→ **Quoted passage**
▼

CALGARY, Alberta—The head of Suncor Energy Inc. on Thursday said he would protect his company's dividend and avoid further job cuts, vows that come a day after Canada's largest crude-oil producer reported a hefty quarterly loss and slashed spending plans.

Calgary, Alberta-based Suncor reported a fourth-quarter net loss of 2 billion Canadian dollars ($1.45 billion) late Wednesday amid sharply lower oil prices, while maintaining its quarterly dividend at 29 Canadian cents a share.

Suncor plans to keep that shareholder payout intact, and would shed noncore assets if its cash flow is pinched by lower crude-oil prices, Chief Executive Steve Williams said.

"We believe we will be able to protect that dividend," Mr. Williams said on a conference call. He said some noncore assets have been identified for possible sale to raise cash for dividend payments, but didn't specify which assets.

North American energy producers are facing pressure to shore up their balance sheets as crude prices trade at 12-year lows, forcing some to cut or eliminate shareholder payments. Canadian oil-sands producer Husky Energy Inc. suspended its dividend last month.

Suncor said budgetary belt-tightening won't affect its 2016 production forecast of between 525,000 and 565,000 barrels of oil equivalent a day. In 2015, the company's annual output totaled 577,800 barrels of oil equivalent a day.

"Our cash operating costs are below $20 a barrel [so] we certainly don't see ourselves shutting-in" production, Mr. Williams said.

▲

→ **Instructions**
(a) In the Suncor article, shorten the paragraph beginning "Suncor said budgetary belt-tightening" to a single sentence that keeps its figures.
(b) Extend the article on Suncor's dividend and quarterly loss by a few paragraphs, picking up after Mr. Williams's remark about shutting in production.

→ **Data shown**
▼

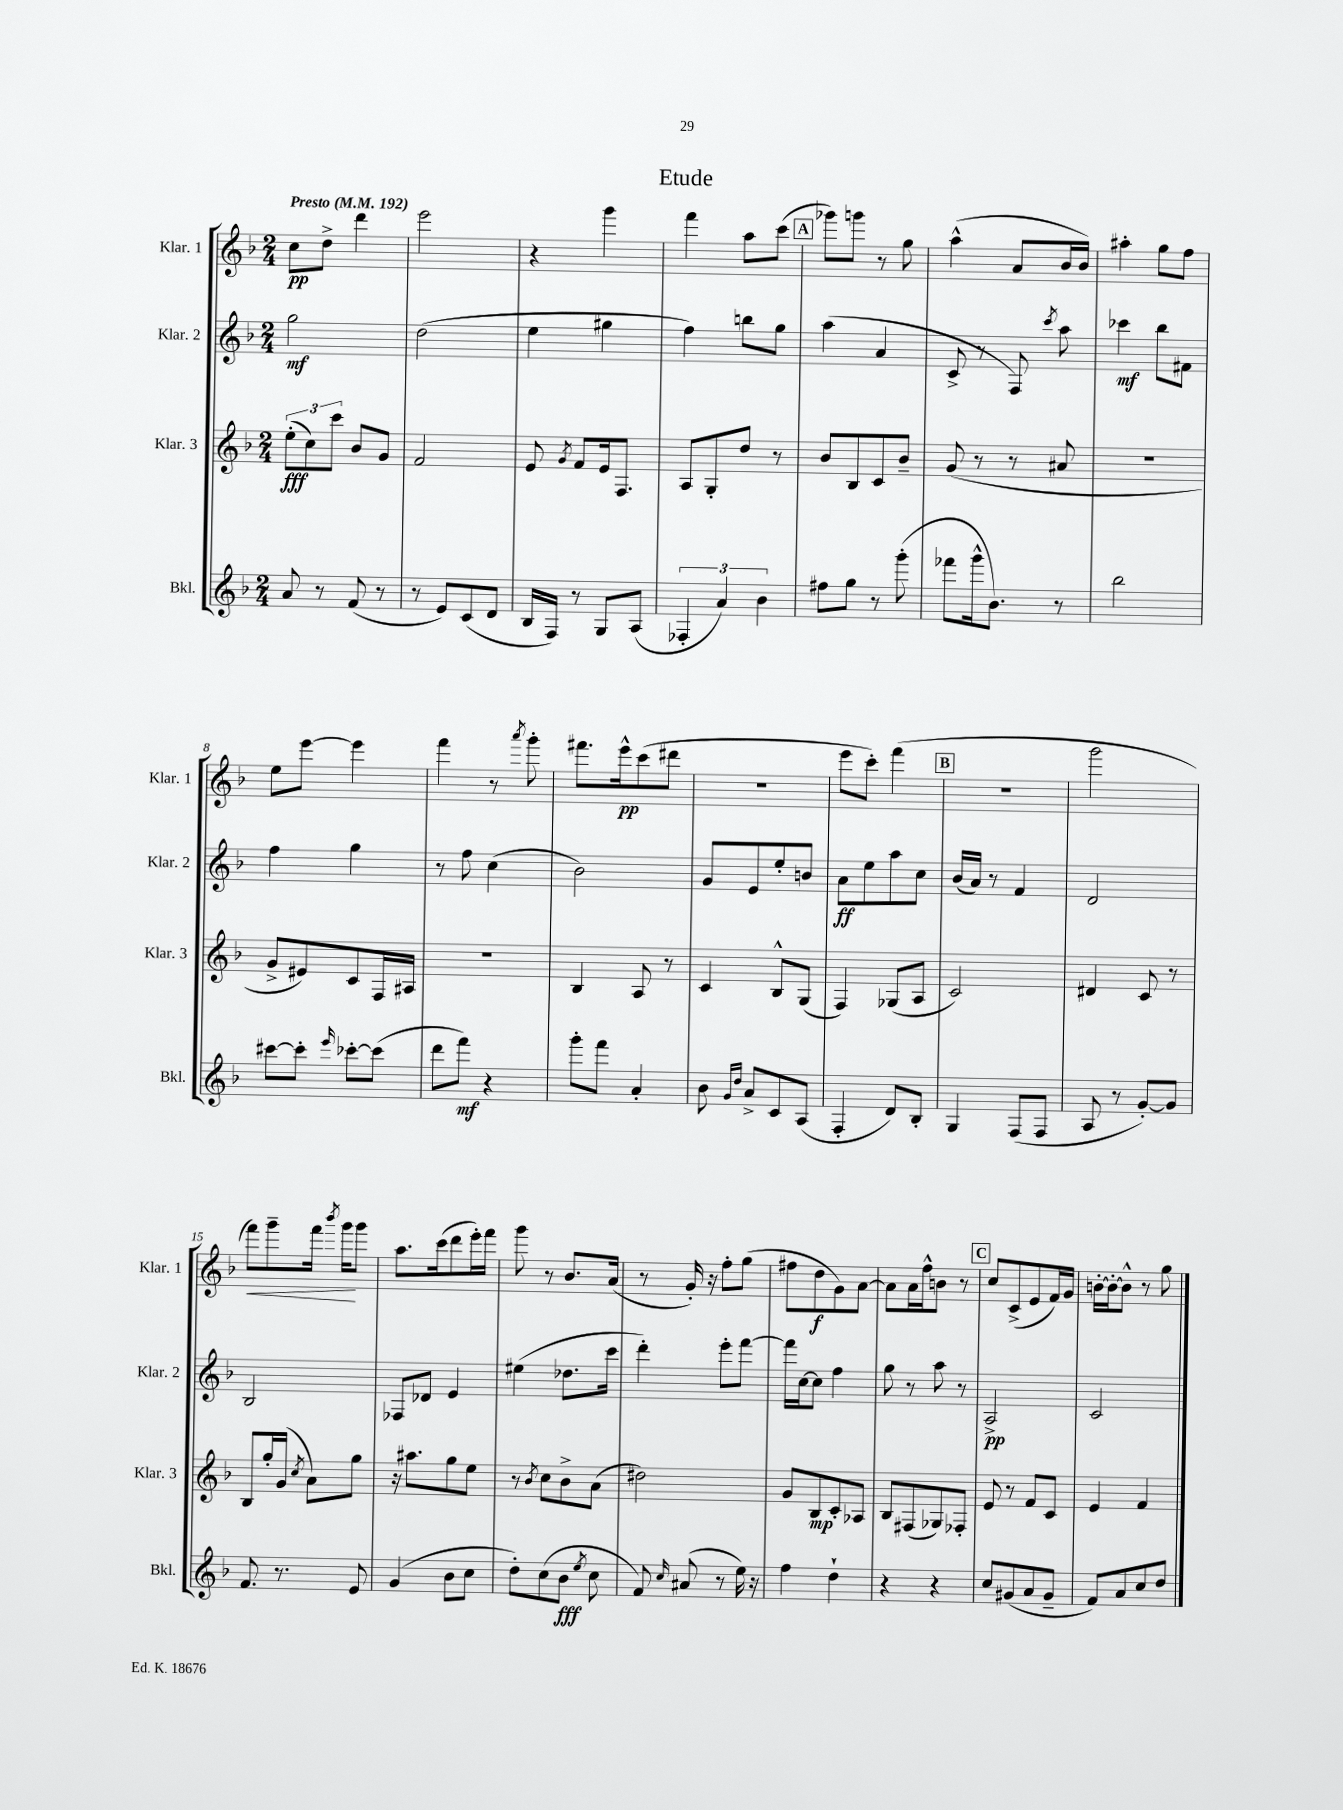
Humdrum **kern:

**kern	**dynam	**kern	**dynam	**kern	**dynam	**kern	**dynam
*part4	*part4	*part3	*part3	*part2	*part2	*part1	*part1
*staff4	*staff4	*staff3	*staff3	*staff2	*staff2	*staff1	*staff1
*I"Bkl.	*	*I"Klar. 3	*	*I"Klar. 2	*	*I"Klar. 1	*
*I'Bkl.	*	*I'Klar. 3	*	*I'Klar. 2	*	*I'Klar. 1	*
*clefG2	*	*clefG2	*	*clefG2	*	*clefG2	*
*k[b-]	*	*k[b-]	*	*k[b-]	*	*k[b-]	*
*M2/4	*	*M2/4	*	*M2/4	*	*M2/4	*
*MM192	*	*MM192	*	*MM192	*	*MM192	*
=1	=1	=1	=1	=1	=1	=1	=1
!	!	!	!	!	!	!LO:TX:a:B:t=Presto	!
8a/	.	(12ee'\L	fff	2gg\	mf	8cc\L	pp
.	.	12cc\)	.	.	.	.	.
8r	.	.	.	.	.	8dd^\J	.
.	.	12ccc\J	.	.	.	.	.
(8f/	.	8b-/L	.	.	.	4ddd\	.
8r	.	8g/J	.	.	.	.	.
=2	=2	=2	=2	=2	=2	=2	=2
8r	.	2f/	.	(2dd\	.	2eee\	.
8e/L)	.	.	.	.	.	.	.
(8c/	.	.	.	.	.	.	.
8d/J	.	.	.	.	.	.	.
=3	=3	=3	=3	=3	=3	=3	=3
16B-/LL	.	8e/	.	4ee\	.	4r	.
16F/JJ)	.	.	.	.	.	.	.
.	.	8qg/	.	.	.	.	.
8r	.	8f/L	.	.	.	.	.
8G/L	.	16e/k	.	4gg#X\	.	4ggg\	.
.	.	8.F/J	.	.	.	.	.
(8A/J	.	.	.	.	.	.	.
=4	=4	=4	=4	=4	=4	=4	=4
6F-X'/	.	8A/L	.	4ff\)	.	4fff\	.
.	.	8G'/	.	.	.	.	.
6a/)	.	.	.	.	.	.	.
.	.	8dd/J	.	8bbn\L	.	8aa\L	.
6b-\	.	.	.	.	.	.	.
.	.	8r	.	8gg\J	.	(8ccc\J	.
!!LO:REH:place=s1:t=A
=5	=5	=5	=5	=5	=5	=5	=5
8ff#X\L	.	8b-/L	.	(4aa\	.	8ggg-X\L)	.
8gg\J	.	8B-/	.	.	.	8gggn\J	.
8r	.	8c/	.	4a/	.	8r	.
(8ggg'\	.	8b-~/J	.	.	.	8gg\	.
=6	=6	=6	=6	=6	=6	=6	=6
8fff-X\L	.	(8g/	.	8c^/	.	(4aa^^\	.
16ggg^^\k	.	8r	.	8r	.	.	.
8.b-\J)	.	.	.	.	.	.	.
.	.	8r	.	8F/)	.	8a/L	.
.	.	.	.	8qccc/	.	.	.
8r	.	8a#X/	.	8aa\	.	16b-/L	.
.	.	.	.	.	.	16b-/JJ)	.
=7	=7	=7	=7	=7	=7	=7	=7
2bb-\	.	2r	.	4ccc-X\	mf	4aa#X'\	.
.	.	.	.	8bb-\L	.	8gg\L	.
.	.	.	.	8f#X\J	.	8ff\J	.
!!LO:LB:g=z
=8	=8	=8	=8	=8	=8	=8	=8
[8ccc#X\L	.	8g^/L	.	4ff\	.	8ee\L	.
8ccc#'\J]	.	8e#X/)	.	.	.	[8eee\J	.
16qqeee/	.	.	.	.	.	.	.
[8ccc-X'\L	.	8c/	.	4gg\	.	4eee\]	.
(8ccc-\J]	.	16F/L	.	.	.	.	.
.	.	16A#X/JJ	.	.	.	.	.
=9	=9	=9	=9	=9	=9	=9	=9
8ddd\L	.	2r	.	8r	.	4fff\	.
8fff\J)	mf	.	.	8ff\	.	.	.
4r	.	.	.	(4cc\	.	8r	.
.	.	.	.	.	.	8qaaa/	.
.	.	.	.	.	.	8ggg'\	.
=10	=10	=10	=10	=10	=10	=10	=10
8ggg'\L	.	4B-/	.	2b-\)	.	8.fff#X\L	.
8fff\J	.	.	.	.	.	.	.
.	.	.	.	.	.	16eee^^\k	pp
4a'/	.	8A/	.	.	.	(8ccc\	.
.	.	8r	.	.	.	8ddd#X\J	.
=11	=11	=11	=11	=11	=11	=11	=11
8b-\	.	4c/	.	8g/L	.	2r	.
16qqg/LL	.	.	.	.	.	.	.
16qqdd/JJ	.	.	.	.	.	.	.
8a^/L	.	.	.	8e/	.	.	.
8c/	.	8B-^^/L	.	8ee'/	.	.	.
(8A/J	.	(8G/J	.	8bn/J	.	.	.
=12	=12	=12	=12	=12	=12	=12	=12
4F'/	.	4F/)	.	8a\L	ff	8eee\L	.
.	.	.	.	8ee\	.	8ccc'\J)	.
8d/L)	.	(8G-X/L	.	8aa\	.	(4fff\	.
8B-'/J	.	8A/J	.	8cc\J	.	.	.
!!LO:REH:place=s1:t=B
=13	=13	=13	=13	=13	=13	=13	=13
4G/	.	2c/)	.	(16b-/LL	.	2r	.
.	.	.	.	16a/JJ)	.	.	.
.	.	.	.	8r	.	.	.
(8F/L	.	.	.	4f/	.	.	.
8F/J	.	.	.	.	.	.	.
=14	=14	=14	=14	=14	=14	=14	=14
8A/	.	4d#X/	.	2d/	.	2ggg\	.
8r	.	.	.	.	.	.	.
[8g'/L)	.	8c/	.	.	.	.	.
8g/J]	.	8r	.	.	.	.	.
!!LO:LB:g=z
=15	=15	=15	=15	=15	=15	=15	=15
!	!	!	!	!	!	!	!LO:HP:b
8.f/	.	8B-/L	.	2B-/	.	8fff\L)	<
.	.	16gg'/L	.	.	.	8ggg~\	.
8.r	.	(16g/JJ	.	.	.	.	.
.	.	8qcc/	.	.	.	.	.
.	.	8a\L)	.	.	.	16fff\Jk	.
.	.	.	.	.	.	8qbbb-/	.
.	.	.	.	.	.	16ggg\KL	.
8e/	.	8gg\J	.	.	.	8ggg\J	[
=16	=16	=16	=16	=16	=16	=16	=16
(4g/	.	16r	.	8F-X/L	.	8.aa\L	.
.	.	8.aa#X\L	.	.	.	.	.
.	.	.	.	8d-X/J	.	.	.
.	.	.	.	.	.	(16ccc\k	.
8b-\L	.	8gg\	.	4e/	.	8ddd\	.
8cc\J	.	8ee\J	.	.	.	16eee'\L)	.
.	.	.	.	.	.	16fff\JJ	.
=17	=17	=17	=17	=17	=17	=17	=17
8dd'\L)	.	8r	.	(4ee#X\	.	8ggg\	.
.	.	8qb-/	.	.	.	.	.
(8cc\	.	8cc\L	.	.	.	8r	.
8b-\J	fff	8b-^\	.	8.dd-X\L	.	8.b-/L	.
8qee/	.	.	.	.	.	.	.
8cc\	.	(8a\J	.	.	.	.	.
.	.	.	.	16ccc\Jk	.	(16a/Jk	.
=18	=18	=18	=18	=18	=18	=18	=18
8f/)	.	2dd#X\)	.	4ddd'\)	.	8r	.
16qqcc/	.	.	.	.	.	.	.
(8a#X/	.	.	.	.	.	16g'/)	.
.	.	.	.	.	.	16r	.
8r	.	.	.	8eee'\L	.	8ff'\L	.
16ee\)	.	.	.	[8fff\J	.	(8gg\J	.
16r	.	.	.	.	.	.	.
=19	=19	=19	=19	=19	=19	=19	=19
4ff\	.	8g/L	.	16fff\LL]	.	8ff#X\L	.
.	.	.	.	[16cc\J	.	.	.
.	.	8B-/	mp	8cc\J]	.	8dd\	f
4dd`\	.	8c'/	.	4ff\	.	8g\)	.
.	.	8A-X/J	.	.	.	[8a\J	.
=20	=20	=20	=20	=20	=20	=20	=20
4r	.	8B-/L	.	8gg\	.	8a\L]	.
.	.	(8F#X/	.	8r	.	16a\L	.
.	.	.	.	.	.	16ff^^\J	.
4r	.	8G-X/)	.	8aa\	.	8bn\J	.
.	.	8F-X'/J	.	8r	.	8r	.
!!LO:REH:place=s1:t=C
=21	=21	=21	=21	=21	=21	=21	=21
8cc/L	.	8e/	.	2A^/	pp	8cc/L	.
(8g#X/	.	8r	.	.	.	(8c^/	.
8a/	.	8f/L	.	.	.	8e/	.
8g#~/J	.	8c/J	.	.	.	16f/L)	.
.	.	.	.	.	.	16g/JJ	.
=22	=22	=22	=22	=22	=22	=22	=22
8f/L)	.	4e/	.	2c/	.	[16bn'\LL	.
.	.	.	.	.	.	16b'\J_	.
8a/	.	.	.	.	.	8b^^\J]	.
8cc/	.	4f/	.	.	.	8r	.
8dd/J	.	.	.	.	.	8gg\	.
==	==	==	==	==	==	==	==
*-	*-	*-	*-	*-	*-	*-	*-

▲

→ **Answers to each task**
(a) Suncor said spending cuts won't change its 2016 production forecast of 525,000 to 565,000 barrels of oil equivalent a day, compared with 2015 output of 577,800 barrels of oil equivalent a day.

(b)
Suncor is the first major Canadian energy producer to post earnings for the quarter, but its weak results are expected to be replicated by peers reporting later this month and next, including Cenovus Energy Inc., Husky Energy and Canadian Natural Resources Ltd.

Suncor has no plans to trim its workforce further after cutting a net 1,700 jobs last year, Mr. Williams said. Those reductions were higher than the 1,000-person cut the company had previously announced.

Reflecting a grim outlook for crude oil prices, Suncor slashed its spending plans for the year ahead, to a range of C$6 billion to C$6.5 billion. That is down from the C$6.7 billion to C$7.3 billion budget it had projected as recently as last November.

Up to C$100 million of that reduction will come from deferring planned maintenance until 2017 at a large oil-sands project known as Firebag in northern Alberta, Mr. Williams said. Suncor will also delay a decision on adding a coker unit to its Montreal refinery, which would allow it to process oil-sands crude, and will postpone some investments that would bolster oil-sands well operations, he said.

Should Suncor face any downgrade in its credit ratings because of rising debt levels, the executive said he is confident it would be limited to a single-notch revision and that its rating would remain investment grade.

In its latest quarter, Suncor's production from oil sands operations rose 12.6% to 439,000 barrels a day from 384,200 a day a year earlier. Its average realized oil-sands price fell to C$41.55 per barrel in the fourth quarter, from C$69.51 a barrel in the same period of 2014 and C$47.93 a barrel in the third quarter.

Suncor's share of production from the Syncrude oil sands consortium fell to 30,900 barrels a day in the fourth quarter from 35,100 barrels a day a year earlier. That was largely because of unplanned maintenance, a problem that has dogged Syncrude in recent years.

Mr. Williams said he expects Syncrude's performance will improve after his company boosts its ownership stake in the mining consortium when it completes its takeover of smaller rival Canadian Oil Sands Ltd.

Following months of wrangling in the wake of an unsolicited offer last October, Suncor won over Canadian Oil Sands' board last month with an increased, all-stock bid worth just over C$4 billion.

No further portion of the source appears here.